The this keyword is a dynamic binding that belongs to the environment record of a function’s execution context and whose main goal is dynamically accessing different objects in order to reuse code. More on that here:

I think I wanted to explain the difference between arrow and normal functions, but I kinda explained this and closures by accident

The value this refers to is some object (yes, an object; always; functions are objects, but it’s unlikely it refers to a function object).

this can be dynamic since a new execution context is created for a function each time it’s invoked.

It’s a dynamic binding, but there are 4 rules that may help us understand what value this points to. Let’s review them.

Oh, by the way, if you know Kyle Simpsons, yes, this is basically a rebranded explanation of his writings about the rules of this. Go read his books if you want to go deep since they are light years away compared to this article.

4 rules of this

Default binding

function foo() {
  console.log(this); 
}
foo(); // the global object if not in strict mode, undefined in strict mode

Implicit binding: resolves to the context object.

const obj = {
  x: '',
  foo() {
    console.log(this);
  }
}

obj.foo(); // { x: '', foo() { ... } }

Explicit binding

  • Soft binding: apply, call.

  • Hard binding: bind.

function foo() {
  console.log(this); 
}

const obj = {
  x: '',
}

foo().call(obj); // obj
foo().apply(obj); // obj
const boundFoo = foo().bind(obj);
boundFoo(); // obj

new binding

function Fn(x) {
  console.log(this); 
  this.x = x;
  console.log(this); 
}

const myFn = new Fn(''); // logs {} first and { x: '' } second
``

Wait, how did that even happen!?

new does 4 things:

  1. Creates a brand new object under the hood.

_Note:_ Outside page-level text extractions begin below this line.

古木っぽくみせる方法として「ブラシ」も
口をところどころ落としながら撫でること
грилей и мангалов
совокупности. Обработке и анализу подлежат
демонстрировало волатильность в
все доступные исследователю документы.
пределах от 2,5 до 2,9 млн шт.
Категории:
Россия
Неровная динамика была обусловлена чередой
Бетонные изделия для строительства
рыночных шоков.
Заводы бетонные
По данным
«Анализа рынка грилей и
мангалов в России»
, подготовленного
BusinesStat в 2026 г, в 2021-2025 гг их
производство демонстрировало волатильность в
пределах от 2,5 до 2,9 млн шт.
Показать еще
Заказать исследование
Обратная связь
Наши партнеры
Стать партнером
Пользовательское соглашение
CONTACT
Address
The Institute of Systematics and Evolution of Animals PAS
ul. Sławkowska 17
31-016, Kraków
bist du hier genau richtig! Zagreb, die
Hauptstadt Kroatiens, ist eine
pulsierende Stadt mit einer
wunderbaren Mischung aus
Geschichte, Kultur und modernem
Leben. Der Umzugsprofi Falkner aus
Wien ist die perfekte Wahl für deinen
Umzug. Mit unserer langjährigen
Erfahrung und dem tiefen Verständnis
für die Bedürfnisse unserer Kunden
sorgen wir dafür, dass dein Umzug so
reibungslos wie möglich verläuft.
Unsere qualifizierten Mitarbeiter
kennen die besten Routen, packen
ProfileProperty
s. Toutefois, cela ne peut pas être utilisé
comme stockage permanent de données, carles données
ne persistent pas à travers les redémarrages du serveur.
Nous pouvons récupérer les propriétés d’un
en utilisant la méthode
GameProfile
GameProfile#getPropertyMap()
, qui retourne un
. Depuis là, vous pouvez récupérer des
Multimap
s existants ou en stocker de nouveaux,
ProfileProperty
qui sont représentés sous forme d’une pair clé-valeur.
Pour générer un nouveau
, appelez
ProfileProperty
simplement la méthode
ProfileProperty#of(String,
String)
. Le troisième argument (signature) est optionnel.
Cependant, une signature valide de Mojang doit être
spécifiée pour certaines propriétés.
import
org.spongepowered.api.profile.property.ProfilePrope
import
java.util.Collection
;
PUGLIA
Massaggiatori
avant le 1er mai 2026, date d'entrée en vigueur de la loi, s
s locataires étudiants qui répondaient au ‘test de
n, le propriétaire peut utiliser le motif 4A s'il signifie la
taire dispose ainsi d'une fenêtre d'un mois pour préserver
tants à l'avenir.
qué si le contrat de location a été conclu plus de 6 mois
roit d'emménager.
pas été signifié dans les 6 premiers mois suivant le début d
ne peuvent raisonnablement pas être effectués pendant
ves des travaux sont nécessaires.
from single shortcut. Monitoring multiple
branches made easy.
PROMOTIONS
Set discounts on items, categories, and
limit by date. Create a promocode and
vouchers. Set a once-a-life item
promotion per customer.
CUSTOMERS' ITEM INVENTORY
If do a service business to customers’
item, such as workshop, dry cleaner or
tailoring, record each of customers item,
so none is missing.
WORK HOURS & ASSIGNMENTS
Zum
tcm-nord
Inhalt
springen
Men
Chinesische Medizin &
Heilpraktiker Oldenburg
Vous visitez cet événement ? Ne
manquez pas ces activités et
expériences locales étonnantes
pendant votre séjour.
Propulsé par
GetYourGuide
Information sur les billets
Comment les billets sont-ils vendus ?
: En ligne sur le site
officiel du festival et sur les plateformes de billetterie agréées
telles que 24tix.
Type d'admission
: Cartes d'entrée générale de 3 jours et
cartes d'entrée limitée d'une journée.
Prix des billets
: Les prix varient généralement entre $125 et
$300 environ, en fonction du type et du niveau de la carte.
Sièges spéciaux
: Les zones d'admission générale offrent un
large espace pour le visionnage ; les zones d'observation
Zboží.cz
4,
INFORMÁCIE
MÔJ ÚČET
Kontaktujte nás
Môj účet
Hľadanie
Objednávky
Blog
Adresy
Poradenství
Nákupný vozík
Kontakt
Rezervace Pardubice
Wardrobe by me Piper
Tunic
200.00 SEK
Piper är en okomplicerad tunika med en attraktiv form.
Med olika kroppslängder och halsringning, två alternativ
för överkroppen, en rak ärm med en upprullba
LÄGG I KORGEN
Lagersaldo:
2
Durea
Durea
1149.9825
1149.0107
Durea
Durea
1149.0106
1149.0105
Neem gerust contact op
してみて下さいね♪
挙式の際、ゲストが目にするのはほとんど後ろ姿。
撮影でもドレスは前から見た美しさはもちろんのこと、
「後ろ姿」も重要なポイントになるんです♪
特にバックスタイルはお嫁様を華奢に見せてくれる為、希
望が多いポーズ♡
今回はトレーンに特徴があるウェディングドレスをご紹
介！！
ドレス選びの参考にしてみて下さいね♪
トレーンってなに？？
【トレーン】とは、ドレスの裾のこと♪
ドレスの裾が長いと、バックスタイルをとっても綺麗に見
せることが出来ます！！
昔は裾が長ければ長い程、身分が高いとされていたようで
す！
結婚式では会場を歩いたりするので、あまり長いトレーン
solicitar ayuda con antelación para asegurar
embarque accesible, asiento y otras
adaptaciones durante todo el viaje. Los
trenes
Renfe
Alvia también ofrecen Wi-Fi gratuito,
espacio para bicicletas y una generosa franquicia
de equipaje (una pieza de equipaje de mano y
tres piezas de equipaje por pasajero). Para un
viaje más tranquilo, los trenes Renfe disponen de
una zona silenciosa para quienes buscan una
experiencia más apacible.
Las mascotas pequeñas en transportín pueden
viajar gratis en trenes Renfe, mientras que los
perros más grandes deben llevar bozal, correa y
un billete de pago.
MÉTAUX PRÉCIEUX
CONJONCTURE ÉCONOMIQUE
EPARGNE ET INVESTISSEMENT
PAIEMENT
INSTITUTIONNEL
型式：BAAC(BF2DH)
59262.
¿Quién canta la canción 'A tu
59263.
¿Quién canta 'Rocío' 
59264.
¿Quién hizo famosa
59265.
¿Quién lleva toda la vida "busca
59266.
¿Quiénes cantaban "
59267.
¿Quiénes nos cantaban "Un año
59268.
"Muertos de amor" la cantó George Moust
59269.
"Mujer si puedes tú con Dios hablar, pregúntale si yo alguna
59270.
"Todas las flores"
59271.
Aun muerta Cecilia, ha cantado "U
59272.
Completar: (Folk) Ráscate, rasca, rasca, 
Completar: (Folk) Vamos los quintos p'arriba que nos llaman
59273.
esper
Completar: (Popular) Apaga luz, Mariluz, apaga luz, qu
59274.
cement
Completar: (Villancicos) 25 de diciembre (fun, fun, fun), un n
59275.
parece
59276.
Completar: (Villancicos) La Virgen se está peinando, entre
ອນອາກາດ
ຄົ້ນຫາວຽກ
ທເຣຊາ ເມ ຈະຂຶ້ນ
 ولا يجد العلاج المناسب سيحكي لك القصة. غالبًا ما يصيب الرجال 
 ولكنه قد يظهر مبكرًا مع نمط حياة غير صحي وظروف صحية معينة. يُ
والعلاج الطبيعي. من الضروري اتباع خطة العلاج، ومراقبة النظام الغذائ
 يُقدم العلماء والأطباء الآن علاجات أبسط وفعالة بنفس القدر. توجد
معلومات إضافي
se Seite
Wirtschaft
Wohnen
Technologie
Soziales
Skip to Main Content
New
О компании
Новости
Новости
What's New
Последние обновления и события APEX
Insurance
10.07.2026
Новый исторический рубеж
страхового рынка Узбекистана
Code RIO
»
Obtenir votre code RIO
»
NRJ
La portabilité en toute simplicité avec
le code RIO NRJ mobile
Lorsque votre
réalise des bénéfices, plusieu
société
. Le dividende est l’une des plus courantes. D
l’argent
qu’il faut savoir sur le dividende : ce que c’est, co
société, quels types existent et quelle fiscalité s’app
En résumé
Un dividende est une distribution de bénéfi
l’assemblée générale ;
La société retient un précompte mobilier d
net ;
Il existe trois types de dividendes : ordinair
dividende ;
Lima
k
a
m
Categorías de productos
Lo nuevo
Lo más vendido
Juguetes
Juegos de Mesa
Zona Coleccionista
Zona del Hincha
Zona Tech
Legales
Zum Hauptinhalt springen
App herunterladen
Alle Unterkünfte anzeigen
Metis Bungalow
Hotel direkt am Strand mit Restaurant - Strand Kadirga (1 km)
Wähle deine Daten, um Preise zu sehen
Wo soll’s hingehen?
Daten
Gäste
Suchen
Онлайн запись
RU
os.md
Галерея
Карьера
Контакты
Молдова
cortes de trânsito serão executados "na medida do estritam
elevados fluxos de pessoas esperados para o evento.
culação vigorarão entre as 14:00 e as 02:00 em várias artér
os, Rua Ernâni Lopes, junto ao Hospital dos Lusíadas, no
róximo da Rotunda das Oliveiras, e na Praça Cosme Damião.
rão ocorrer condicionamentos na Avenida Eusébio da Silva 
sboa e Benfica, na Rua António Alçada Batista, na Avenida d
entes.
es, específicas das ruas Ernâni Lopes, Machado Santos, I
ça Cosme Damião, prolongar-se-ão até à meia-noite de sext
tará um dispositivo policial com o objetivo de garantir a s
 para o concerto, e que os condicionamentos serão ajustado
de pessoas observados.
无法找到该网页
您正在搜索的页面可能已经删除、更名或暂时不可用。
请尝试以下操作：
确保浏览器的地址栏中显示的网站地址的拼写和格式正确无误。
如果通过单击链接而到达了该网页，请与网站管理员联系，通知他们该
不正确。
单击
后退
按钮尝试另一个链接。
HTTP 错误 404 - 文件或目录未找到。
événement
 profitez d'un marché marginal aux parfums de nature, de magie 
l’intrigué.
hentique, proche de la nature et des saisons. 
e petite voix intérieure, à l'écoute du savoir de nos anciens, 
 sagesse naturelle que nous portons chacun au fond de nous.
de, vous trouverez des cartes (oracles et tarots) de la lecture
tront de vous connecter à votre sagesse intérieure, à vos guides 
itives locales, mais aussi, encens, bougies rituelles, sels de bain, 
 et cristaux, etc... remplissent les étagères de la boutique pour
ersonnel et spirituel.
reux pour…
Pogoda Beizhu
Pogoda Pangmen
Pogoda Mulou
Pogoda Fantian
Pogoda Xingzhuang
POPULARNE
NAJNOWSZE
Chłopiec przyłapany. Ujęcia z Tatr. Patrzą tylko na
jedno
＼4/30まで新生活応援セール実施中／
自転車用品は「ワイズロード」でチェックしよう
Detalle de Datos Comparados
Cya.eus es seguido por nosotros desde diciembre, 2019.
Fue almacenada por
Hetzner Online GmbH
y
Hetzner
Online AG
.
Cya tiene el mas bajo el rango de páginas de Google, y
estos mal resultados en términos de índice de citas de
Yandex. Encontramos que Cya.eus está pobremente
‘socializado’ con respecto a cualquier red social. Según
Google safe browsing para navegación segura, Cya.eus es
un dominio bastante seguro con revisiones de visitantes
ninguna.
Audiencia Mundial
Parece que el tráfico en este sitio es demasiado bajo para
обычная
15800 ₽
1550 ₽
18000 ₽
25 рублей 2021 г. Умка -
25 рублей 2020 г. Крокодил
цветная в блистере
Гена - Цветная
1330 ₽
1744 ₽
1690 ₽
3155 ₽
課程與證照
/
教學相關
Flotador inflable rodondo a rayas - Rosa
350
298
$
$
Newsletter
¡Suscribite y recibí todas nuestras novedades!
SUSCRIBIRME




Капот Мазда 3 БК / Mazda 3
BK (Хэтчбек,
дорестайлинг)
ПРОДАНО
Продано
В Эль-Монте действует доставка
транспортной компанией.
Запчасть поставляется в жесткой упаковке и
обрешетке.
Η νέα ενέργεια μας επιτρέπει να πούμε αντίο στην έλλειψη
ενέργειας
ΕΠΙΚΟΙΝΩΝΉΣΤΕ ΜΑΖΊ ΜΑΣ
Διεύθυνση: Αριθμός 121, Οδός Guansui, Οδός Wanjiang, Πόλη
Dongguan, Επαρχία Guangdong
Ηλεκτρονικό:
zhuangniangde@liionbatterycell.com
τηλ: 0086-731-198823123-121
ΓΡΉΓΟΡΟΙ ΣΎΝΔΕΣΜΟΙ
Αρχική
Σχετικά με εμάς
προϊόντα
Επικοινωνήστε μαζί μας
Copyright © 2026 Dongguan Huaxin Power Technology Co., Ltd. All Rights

  2. Makes sure the brand new object will be the value of the this keyword in the function environment record of the execution context created when invoking the function being called with new (in the example, Fn).

  3. Prototypally binds the brand new object's to the .prototype of the function being called with new (in the example, Fn.prototype).

  4. Invokes the function and returns the brand new object (unless the function returns some other object).

So in the example:

  • At the time Fn is called, the this keyword points to an object with no properties, but prototypally bound to Fn.prototype.

  • this.x = x adds an x property to that object.

  • The object is returned.

Rules of precedence

From more to less (more precedents override less precedents):

  1. new binding.

  2. Hard explicit binding (bind). *A custom version (not the one provided by JS) of bind could override the new binding, placing it as first., since JS's bind algorithm specifically takes the new keyword into account making sure it doesn't override it.

  3. Soft explicit binding (call, apply).

  4. Implicit binding.

  5. Default binding.

Quirks

  • Arrow functions behave differently. Arrow functions don't define local bindings for this. That means the function environment record slot for this will be empty. The value of the this keyword in an arrow function will be resolved to the value of this in its function environment record’s outer function environment record, the one of the execution context where the arrow function was defined. So it will be resolved through the same mechanism as any user-authored binding.

  • Beware: Some APIs, frameworks and libraries sometimes bind the this keyword. i.e., when the browser calls an event handler, it will bind the this keyword to the DOM node the event handler is attached to.